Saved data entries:
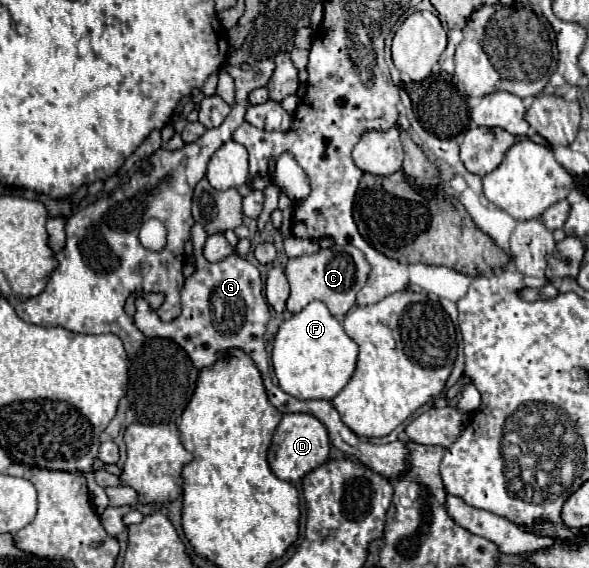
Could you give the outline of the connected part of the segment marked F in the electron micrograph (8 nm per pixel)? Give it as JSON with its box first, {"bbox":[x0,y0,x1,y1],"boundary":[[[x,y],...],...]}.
{"bbox":[271,301,357,401],"boundary":[[[311,301],[279,325],[271,353],[279,387],[297,399],[331,401],[351,379],[357,363],[357,343],[321,301]]]}

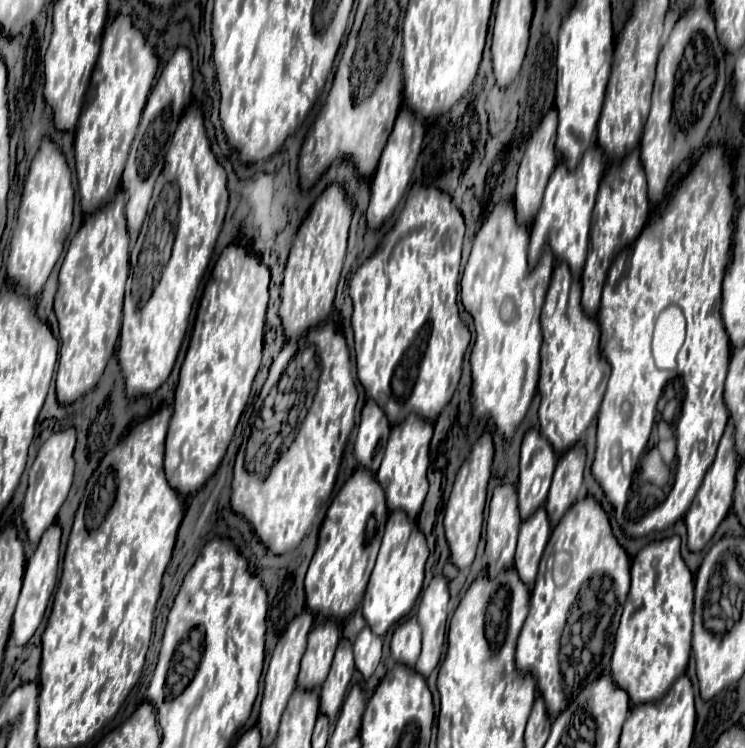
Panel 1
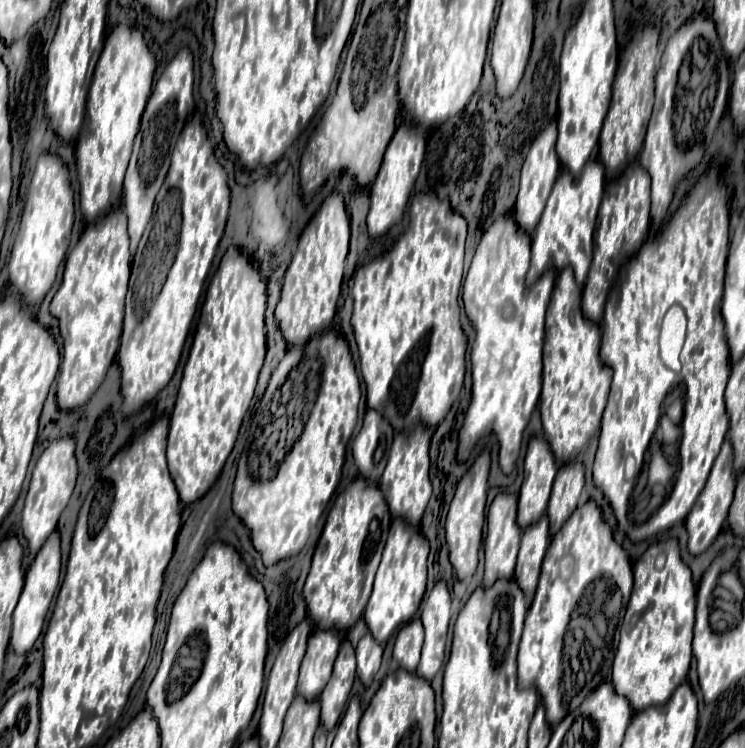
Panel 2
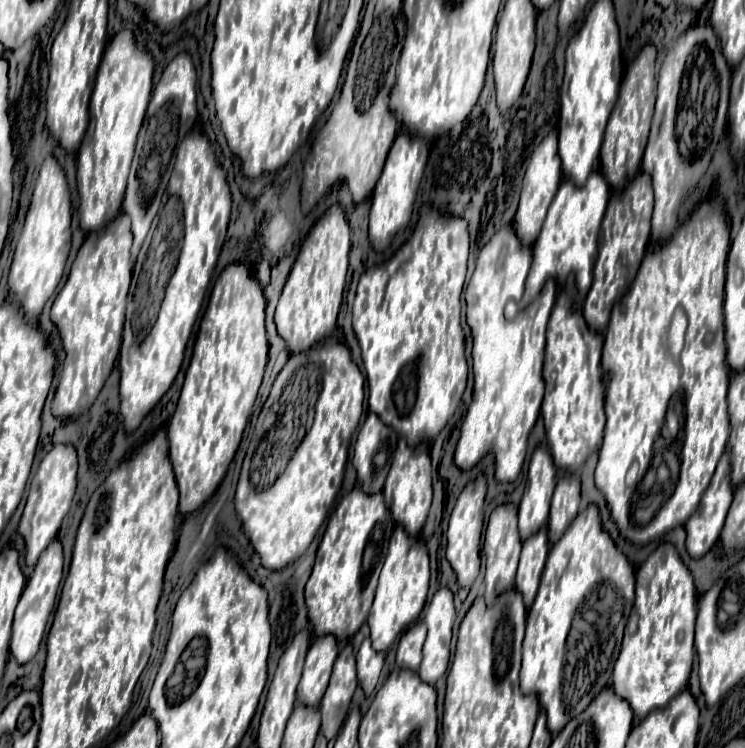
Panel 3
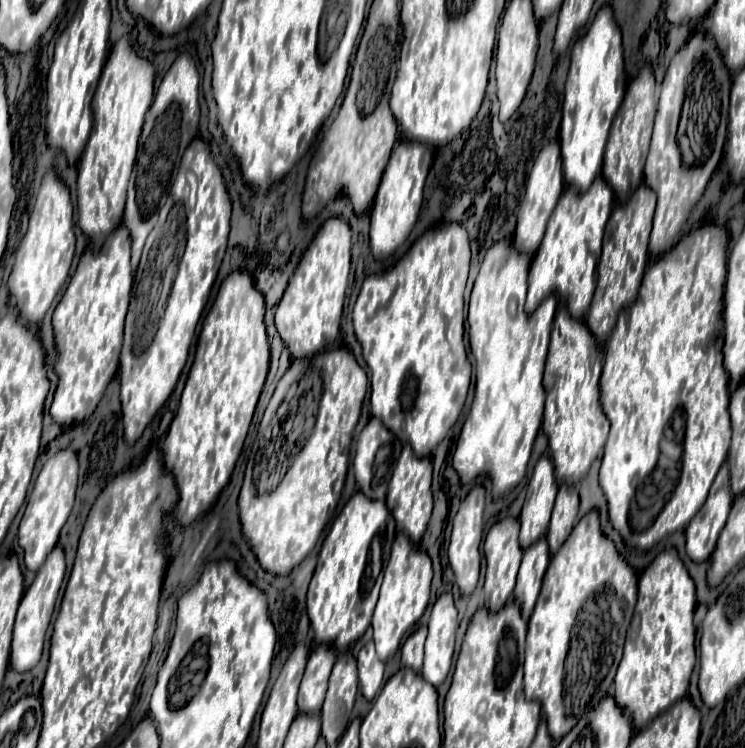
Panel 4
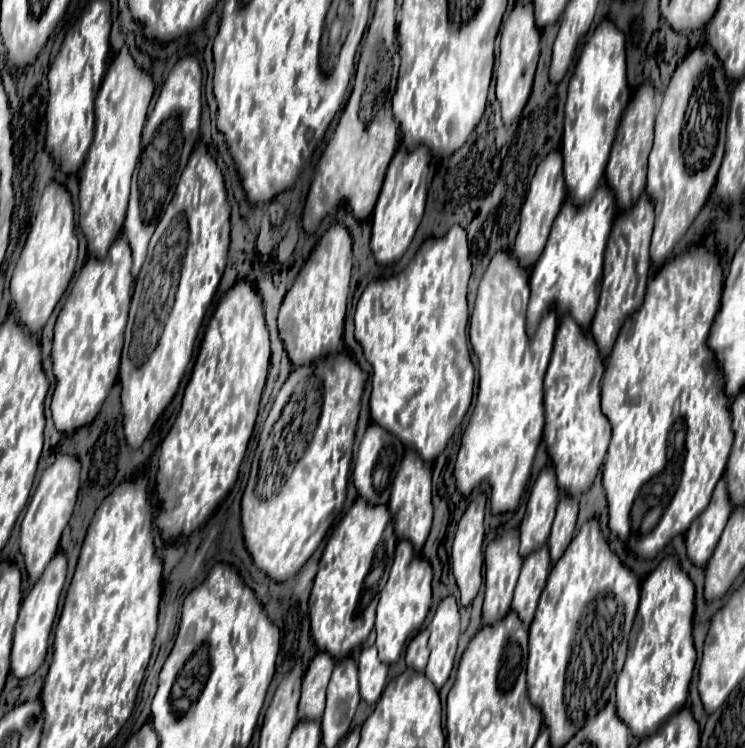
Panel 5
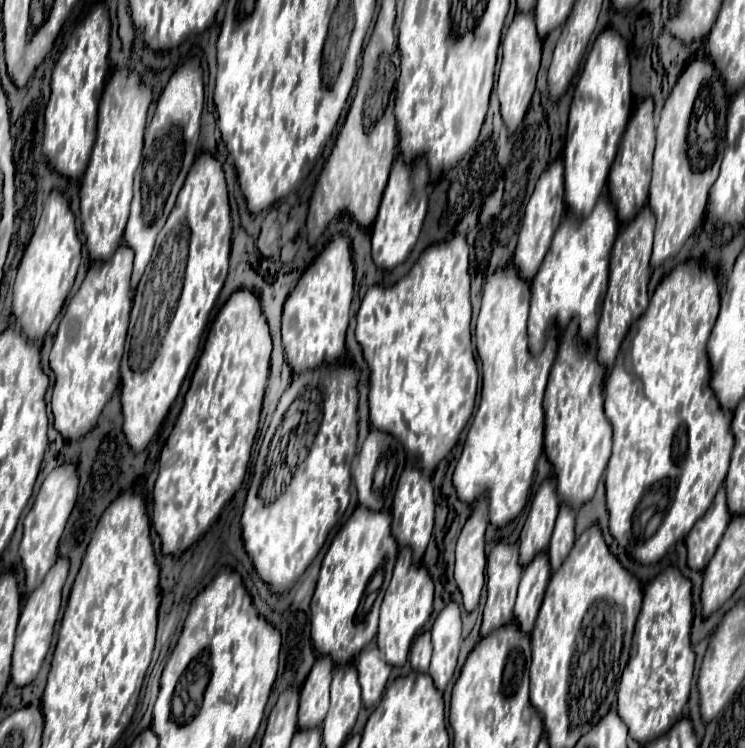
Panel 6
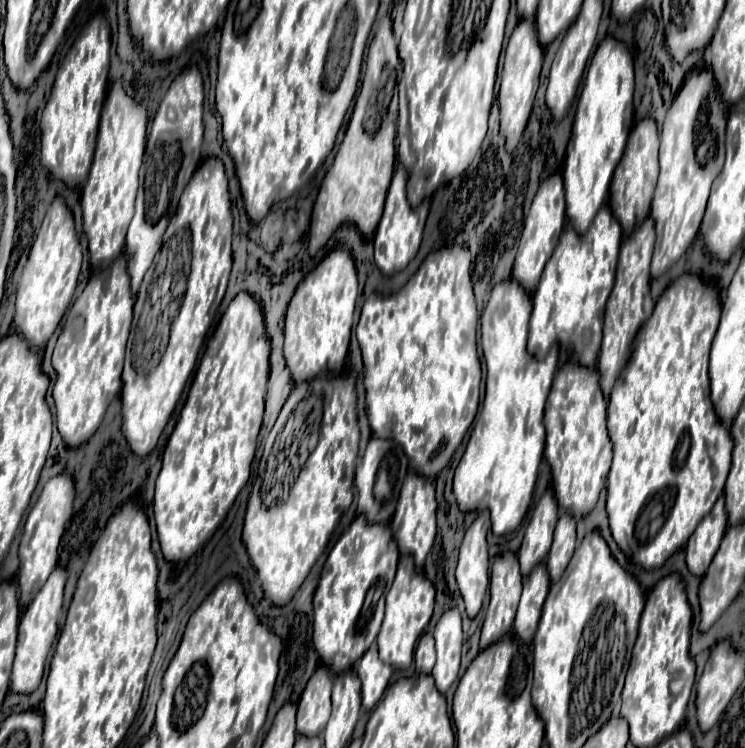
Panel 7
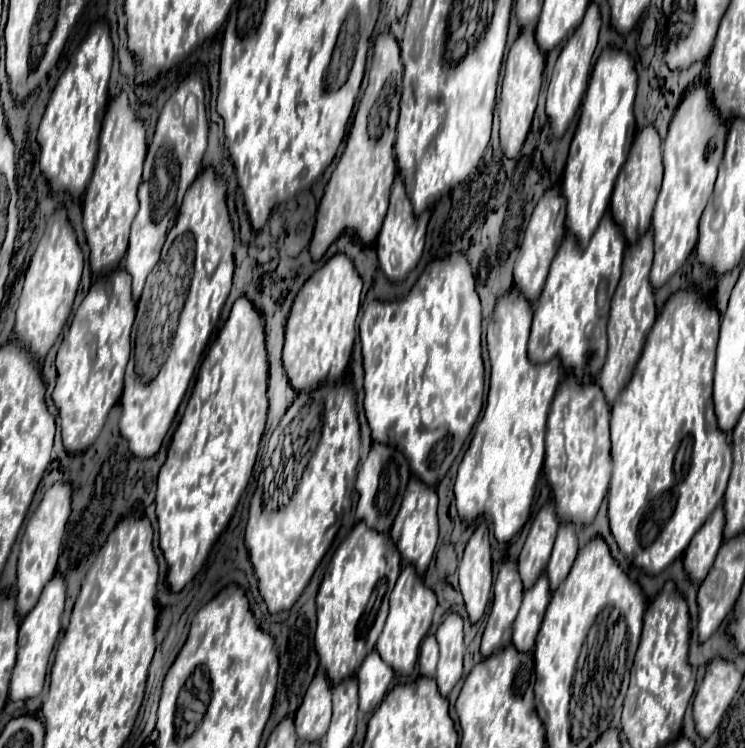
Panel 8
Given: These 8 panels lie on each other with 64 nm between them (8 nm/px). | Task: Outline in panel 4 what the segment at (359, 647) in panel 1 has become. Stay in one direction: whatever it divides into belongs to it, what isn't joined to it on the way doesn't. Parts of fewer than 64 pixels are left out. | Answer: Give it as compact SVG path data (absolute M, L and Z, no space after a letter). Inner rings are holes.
M366 642L366 646L358 654L358 680L360 680L360 692L366 700L372 700L382 684L384 676L384 662L378 660L374 652L374 644Z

Task description >>
All entries above should be returned exactly, apart from their pictures.

Solution for this exercise >>
Could you give the outline of the connected part of the segment marked F in the electron micrograph (8 nm per pixel)? Give it as JSON with its box first, {"bbox":[x0,y0,x1,y1],"boundary":[[[x,y],...],...]}.
{"bbox":[271,301,357,401],"boundary":[[[311,301],[279,325],[271,353],[279,387],[297,399],[331,401],[351,379],[357,363],[357,343],[321,301]]]}

Panel 1
Panel 2
Panel 3
Panel 4
Panel 5
Panel 6
Panel 7
Panel 8
Given: These 8 panels lie on each other with 64 nm between them (8 nm/px). | Task: Outline in panel 4 what the segment at (359, 647) in panel 1 has become. Stay in one direction: whatever it divides into belongs to it, what isn't joined to it on the way doesn't. Parts of fewer than 64 pixels are left out. | Answer: Give it as compact SVG path data (absolute M, L and Z, no space after a letter). Inner rings are holes.
M366 642L366 646L358 654L358 680L360 680L360 692L366 700L372 700L382 684L384 676L384 662L378 660L374 652L374 644Z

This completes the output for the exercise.